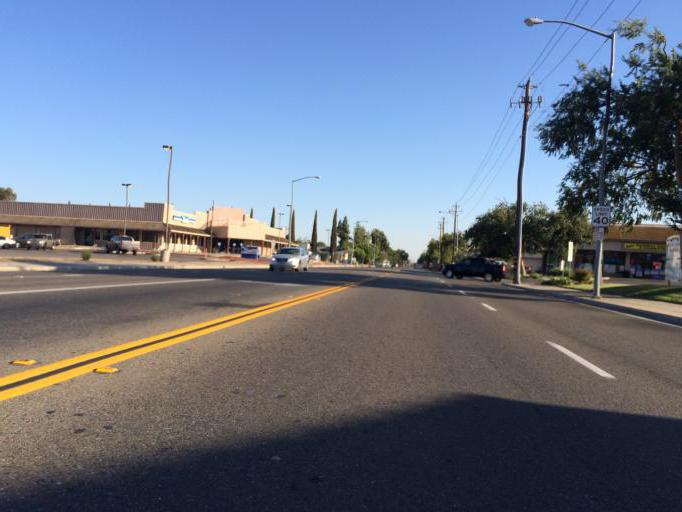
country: US
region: California
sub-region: Fresno County
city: Clovis
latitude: 36.8227
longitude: -119.7090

- DIRECTIVE
Reproduce the text lines of all the records above verbatim, omitting the pictures.

- EXERCISE SOLUTION
country: US
region: California
sub-region: Fresno County
city: Clovis
latitude: 36.8227
longitude: -119.7090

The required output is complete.